I appreciate these things may not get you out of your situation, but perhaps they can reduce some of the anxiety and overload feelings you experience at your workplace.
I am so sorry that you feel this way and you have my sympathy as work very nearly led to me experiencing a breakdown a couple of years ago. I wish you the best and hope you keep us posted as to your progress.
Hi DongFeng5 - I have visited my GP and a number of tests have been done. Everything seems fine and I am just waiting on a result of an EEG, but I am pretty confident that will be ok too.
Good to hear from you - I have been quiet lately on the forums as I just don't have the energy to respond in the evenings or weekends.

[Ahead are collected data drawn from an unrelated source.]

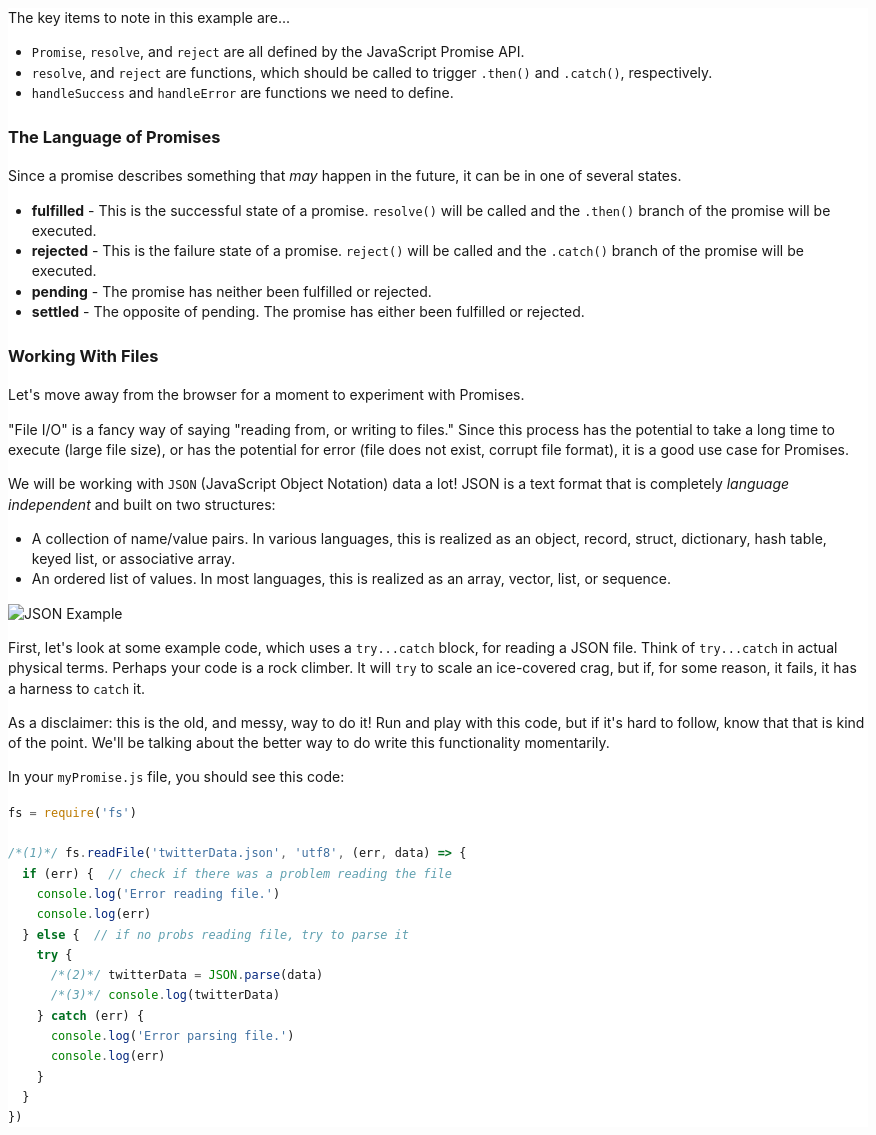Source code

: The key items to note in this example are...

* `Promise`, `resolve`, and `reject` are all defined by the JavaScript Promise API.
* `resolve`, and `reject` are functions, which should be called to trigger `.then()`
  and `.catch()`, respectively.
* `handleSuccess` and `handleError` are functions we need to define.


### The Language of Promises

Since a promise describes something that _may_ happen in the future, it can be
in one of several states.

* **fulfilled** - This is the successful state of a promise. `resolve()` will be
  called and the `.then()` branch of the promise will be executed.
* **rejected** - This is the failure state of a promise. `reject()` will be
  called and the `.catch()` branch of the promise will be executed.
* **pending** - The promise has neither been fulfilled or rejected.
* **settled** - The opposite of pending. The promise has either been fulfilled
  or rejected.


### Working With Files

Let's move away from the browser for a moment to experiment with Promises.

"File I/O" is a fancy way of saying "reading from, or writing to files." Since
this process has the potential to take a long time to execute (large file size),
or has the potential for error (file does not exist, corrupt file format), it is
a good use case for Promises.

We will be working with `JSON` (JavaScript Object Notation) data a lot! JSON is a text format that is completely *language independent* and built on two structures:

* A collection of name/value pairs. In various languages, this is realized as an object, record, struct, dictionary, hash table, keyed list, or associative array.
* An ordered list of values. In most languages, this is realized as an array, vector, list, or sequence.

![JSON Example](https://s3.amazonaws.com/horizon-production/images/JSON_example.png)

First, let's look at some example code, which uses a `try...catch` block, for reading a JSON file.  Think of `try...catch` in actual physical terms.  Perhaps your code is a rock climber.  It will `try` to scale an ice-covered crag, but if, for some reason, it fails, it has a harness to `catch` it.

As a disclaimer: this is the old, and messy, way to do it! Run and play with this code, but if it's hard to follow, know that that is kind of the point. We'll be talking about the better way to do write this functionality momentarily.

In your `myPromise.js` file, you should see this code:

```javascript
fs = require('fs')

/*(1)*/ fs.readFile('twitterData.json', 'utf8', (err, data) => {
  if (err) {  // check if there was a problem reading the file
    console.log('Error reading file.')
    console.log(err)
  } else {  // if no probs reading file, try to parse it
    try {
      /*(2)*/ twitterData = JSON.parse(data)
      /*(3)*/ console.log(twitterData)
    } catch (err) {
      console.log('Error parsing file.')
      console.log(err)
    }
  }
})
```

I am diagnosed and my employer is aware as well. I have had a couple of shutdowns which has worried them a bit, but I don't think they know how to approach the whole subject of reasonable adjustments. I have flagged some concerns I have in relation to future business developments, but I am waiting on the outcomes from that. My boss is reluctant to talk about the subject for whatever reason and we both struggle to communicate so it is difficult.
I feel things are far more overly complicated than they need to be in the workplace sometimes and I feel this all the more when I am burnout and my patience is wearing.
All the best Ellie.
I have been there before where I have been too ill to work and it had dire consequences for me so I am keen to keep my head bobbing above the water.
The health issues are the biggest struggle for me at the moment as I certainly feel much older than I am. As you have experienced yourself, it is obviously common among those on the spectrum, I just wish this is something that could be tackled not just for me, but everyone on the spectrum. Everyone deserves the right to work and feel happy and healthy at work so they can live independently (where possible) and feel financially stable.
Wherever I've worked, there have been cliques that I've never been a part of (nor wanted to be). There have been people who are slackers, letting everyone else carry them. There have been people who are sloppy and careless, and who don't seem to take any pride in what they do. There have been the numbskulls who've tended to end up with high praise and promotions. At worst, there have been bullies.
If you're like me, you like to do a job properly - no matter how mundane it is, or how much you dislike it. You take a sense of pride in it, even if it's just filing papers or cleaning the loos. So when I see people who don't take the same sense of responsibility - who don't seem to care one way or the other, or are happy for others to take up their slack - it gets to me. I take it home with me. It keeps me awake at night. It, eventually, grinds me down.
You have eloquently captured the despair and frustration I face daily in my working life. I do take pride in everything I do and I strive to make everything the best that it can be - even if it is filing papers....
People are a challenge and although my social skills are light years ahead of where they used to be in my younger years, I still struggle to understand people's attitudes and cliques on the workplace - it's pointless, a waste of time and achieves nothing.
I had an incident today where I had worked weeks on a project that a colleague had seen and was happy with, so it was signed off, then today in the final hour, we got into a heated discussion, because to cut a long story short, he hadn't really paid attention to what he was agreeing to and doesn't like the fact I am holding him to his decision. So the Teflon coated, slopey shoulders attitude comes out which resorts to bullying tactics where suddenly it's my fault and I need to fix it. Luckily I am older and wiser to see through this routine now and I am working on a compromise, but it's a load of effort I shouldn't be wasting when the end result is fine anyway - it all comes down to sodding politics as always!
I guess we all struggle as you say, I just wish people wouldn't over-complicate what is mostly simple problems or situations, that have a straight-forward or fairly obvious solution. People do love a drama!
As for the Starbuck name, it was actually from Battlestar Galactica.